Sunday, November 03, 2013
Has it really been almost 3 months since I posted on here? Wow! Time flies, I guess.
I'm laughing at myself a little, reading the last few posts I wrote. In July and August, I'd probably have cried and thrown in the towel if I'd known that in November I'd only be able to claim a 5 pound loss in 3 months. But ya know what, I'm amazed by it and telling myself to be careful instead. That seemingly small loss means that I'm taking care of myself and not letting all those crazy cravings get out of control. It means that I'm eating healthy and even though I'm not getting the exercise I'd like to, I'm doing ok. And I know that the weight loss won't continue for much longer.
Pregnancy isn't the time to worrying about the weight, but it is an excellent time to get myself on track with good eating habits.
Oh! Did I forget to mention that little detail? Yeah, I'm 11 weeks pregnant! Peanut is due to arrive in mid-to-late May. We didn't expect it, but we're all thrilled!! So far, everything looks healthy and happy and good!
So, assuming that I remember to keep up with this, you won't hear much about weight loss or great new exercise plans (lots of walking and stuff like that). But, you may see a lot about trying to strengthen good habits and figure out good routines that will work with another little one in the picture. I know it won't be easy, but it's a good kind of difficult, ya know?
Oh! And if you're my friend on Facebook, you didn't miss an announcement... We aren't telling there until after Thanksgiving (15 weeks).
Sunday, August 04, 2013
I should never, ever read or write anything when I'm stressed and overly emotional. Just saying... I meant everything I said in my last blog post. But when I look at it today, it feels a little pathetic and not exactly what I meant to express.
I'm frustrated with myself and my inability to keep anything going. But then, I've lost a couple of pounds in the past week, so maybe that little pity party was what I needed.
Regardless, I've been thinking and have an idea of where I'm heading. There were some good points in the comments I got. And I'm taking it all seriously. Liz's question about whether a lower pressure team would better help me meet my goals really made me think. And the fact is, it wouldn't. I would be more likely to skate by.

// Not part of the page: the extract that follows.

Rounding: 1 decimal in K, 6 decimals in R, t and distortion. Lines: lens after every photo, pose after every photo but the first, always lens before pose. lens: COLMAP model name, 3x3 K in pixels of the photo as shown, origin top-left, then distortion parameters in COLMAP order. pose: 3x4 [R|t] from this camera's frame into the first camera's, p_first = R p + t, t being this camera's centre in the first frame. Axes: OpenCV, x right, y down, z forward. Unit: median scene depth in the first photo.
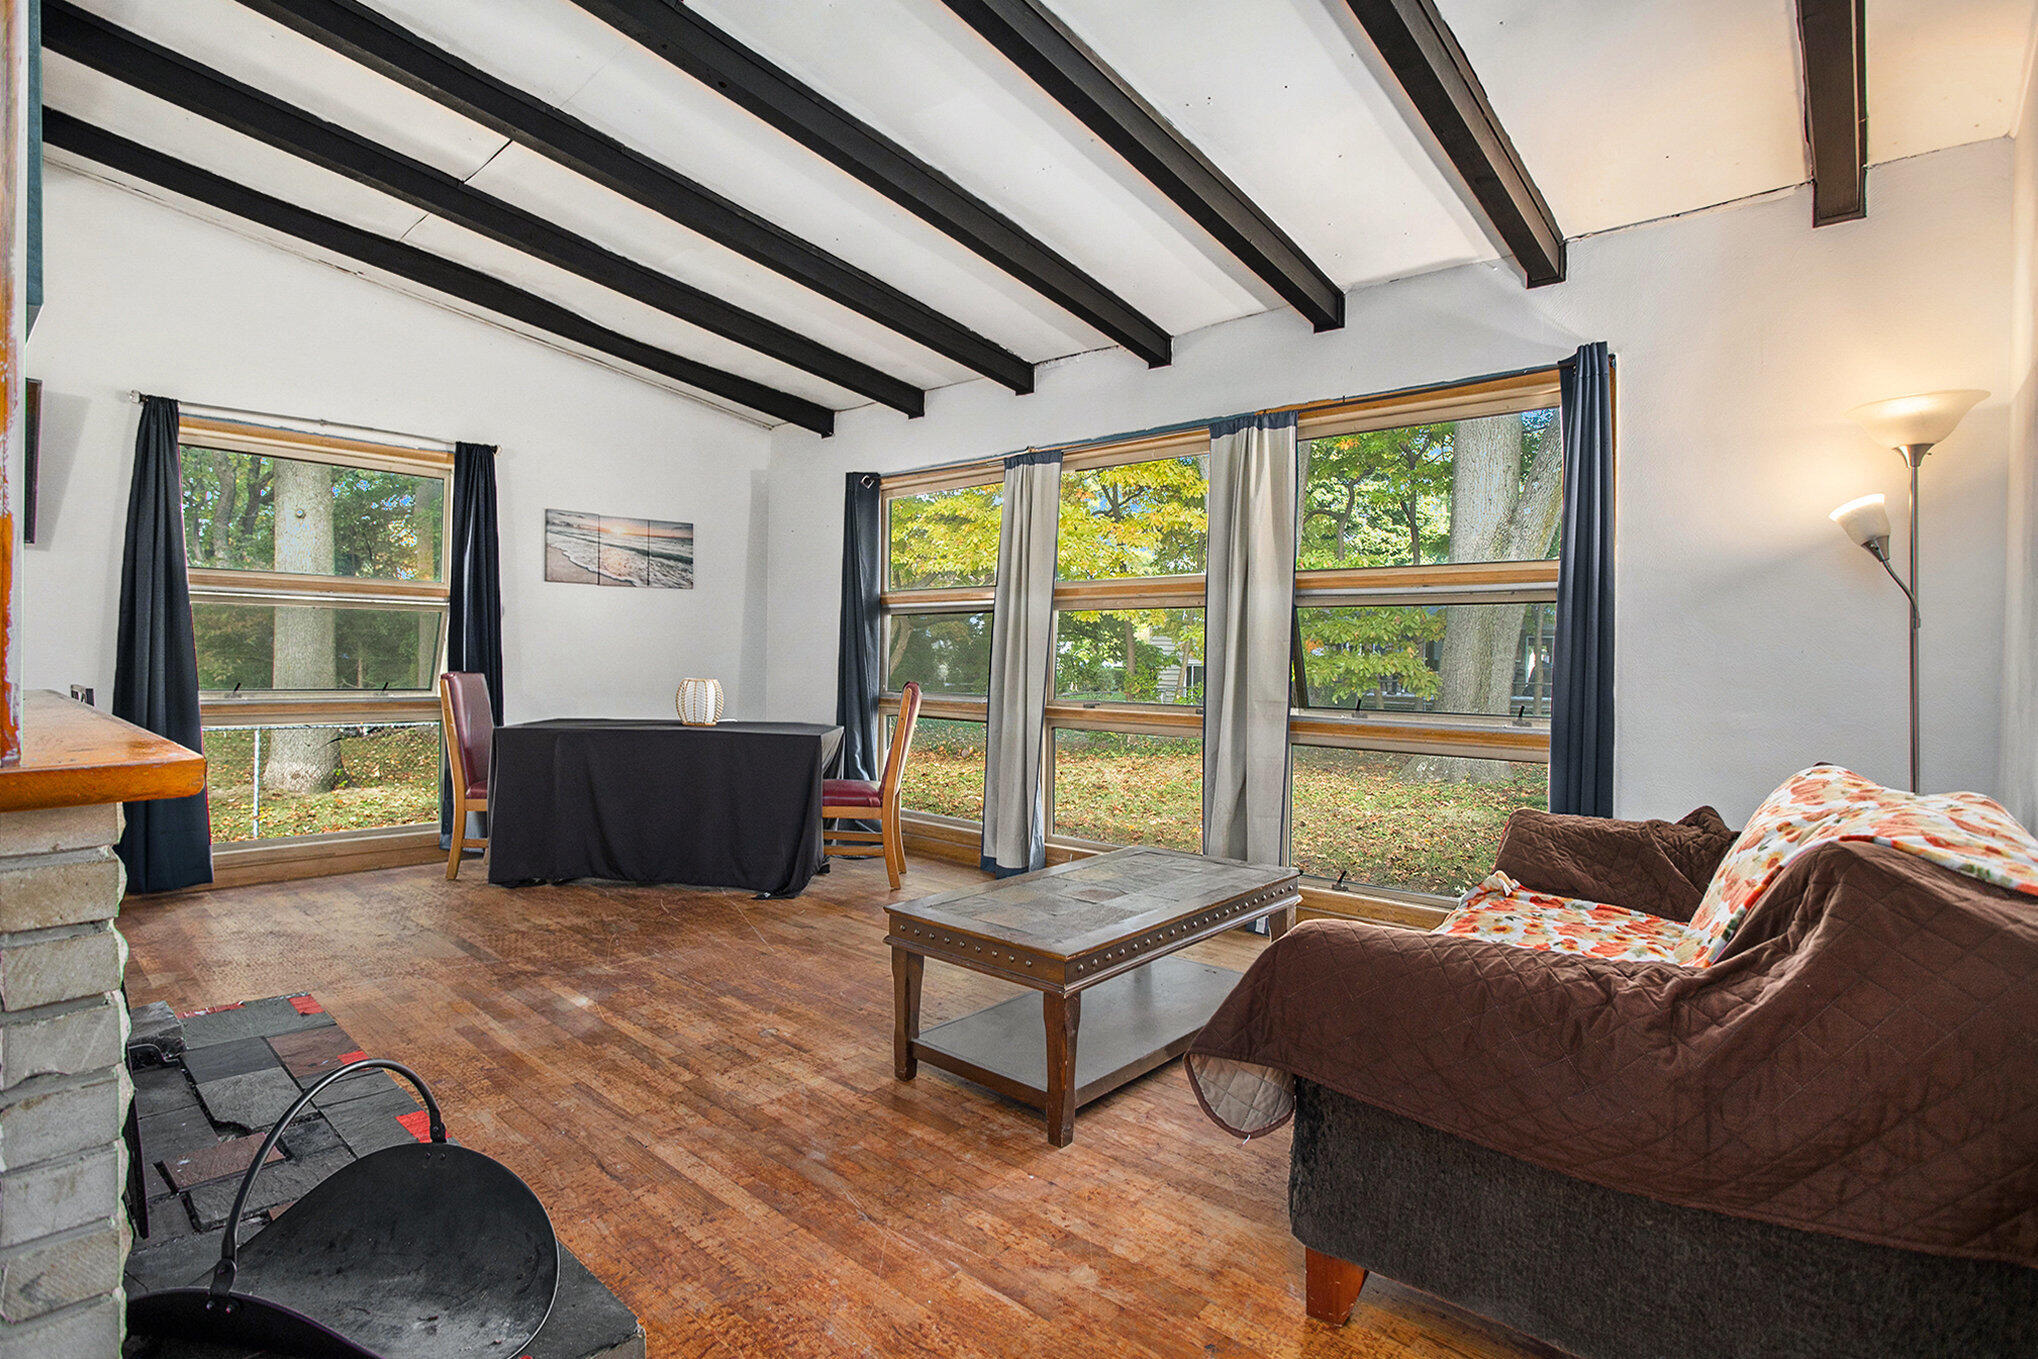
lens RADIAL K [[1000.8, 0, 1019.0], [0, 1000.8, 679.5], [0, 0, 1]] dist [-0.000461, 0.000219]
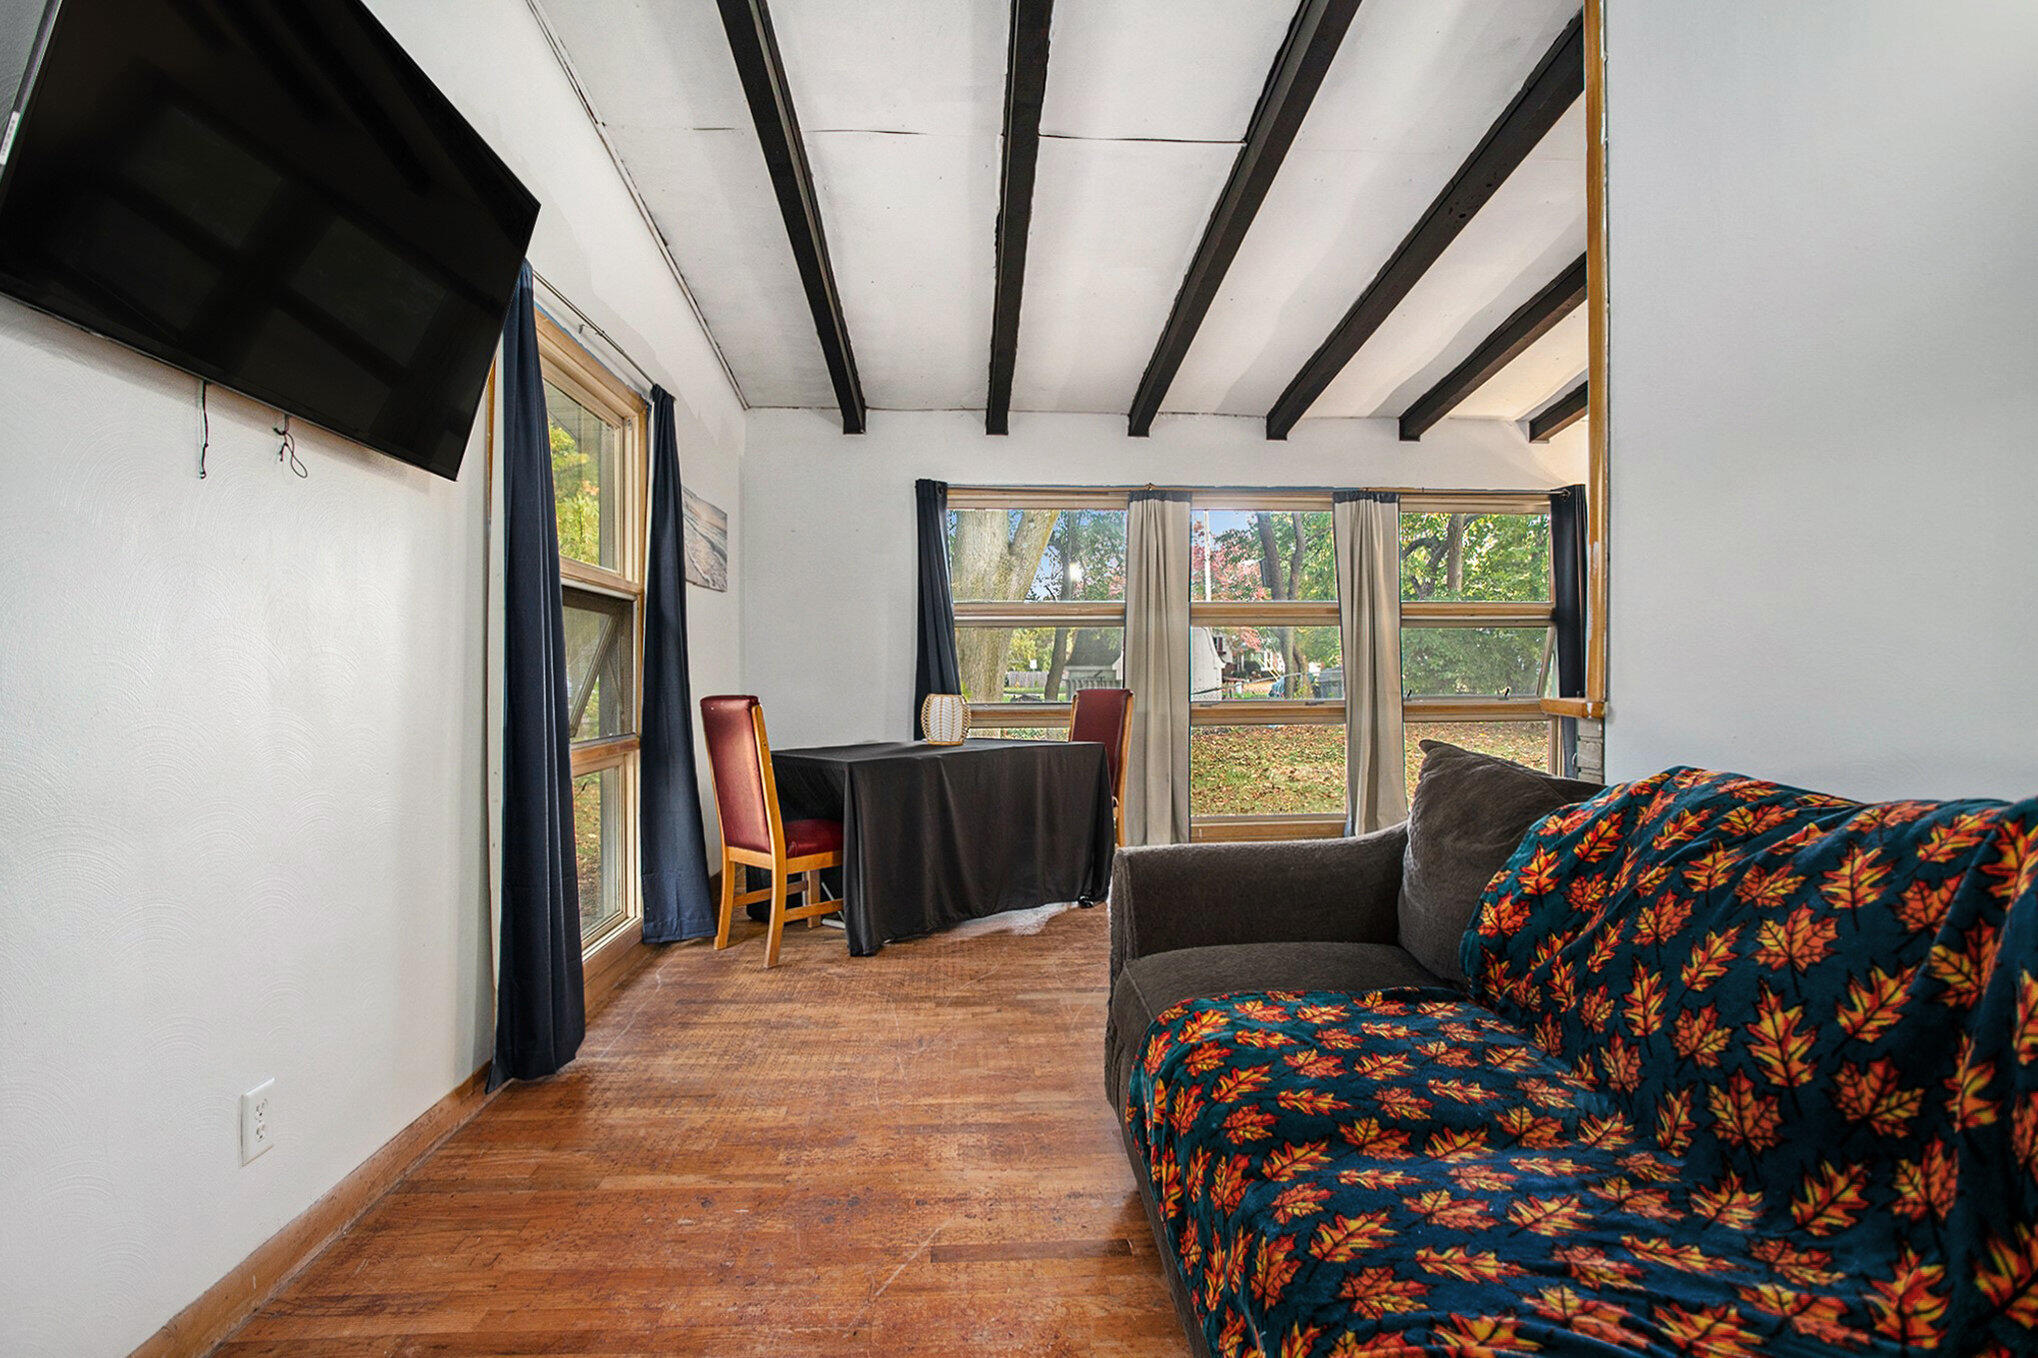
lens RADIAL K [[1000.8, 0, 1019.0], [0, 1000.8, 679.0], [0, 0, 1]] dist [-0.000461, 0.000219]
pose [[0.709640, -0.024006, 0.704155, -0.938200], [0.029222, 0.999562, 0.004626, -0.016995], [-0.703958, 0.017294, 0.710031, 0.293345]]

So, while I'm not positive on what I'm doing next, I know that I'm not going to squander the rest of this round of challenges. It's time to dig back in and find what works... and to start with it might be painstakingly forcing myself to get every point possible in those challenges just to keep that ball moving.
Wednesday, July 31, 2013
Everywhere I look lately I'm seeing comments about team members not doing enough and not working hard enough. Yes, I'm guilty and fall into that category more often than I'd like to admit.
So, where do I go from here? A part of me wants to say forget it and either drop off the teams or go floater. Part of me wants to fight back. And a huge part of me just wants to give up.
No, I'm not looking for a million comments telling me why I should stay or what I need to do differently. I just need to say what I think without bringing down my teams or anything like that.
Maybe I need to be in a low pressure team where I'm not hurting anyone but me with the way my life is.
I dunno... isn't vacation supposed to be lower stress?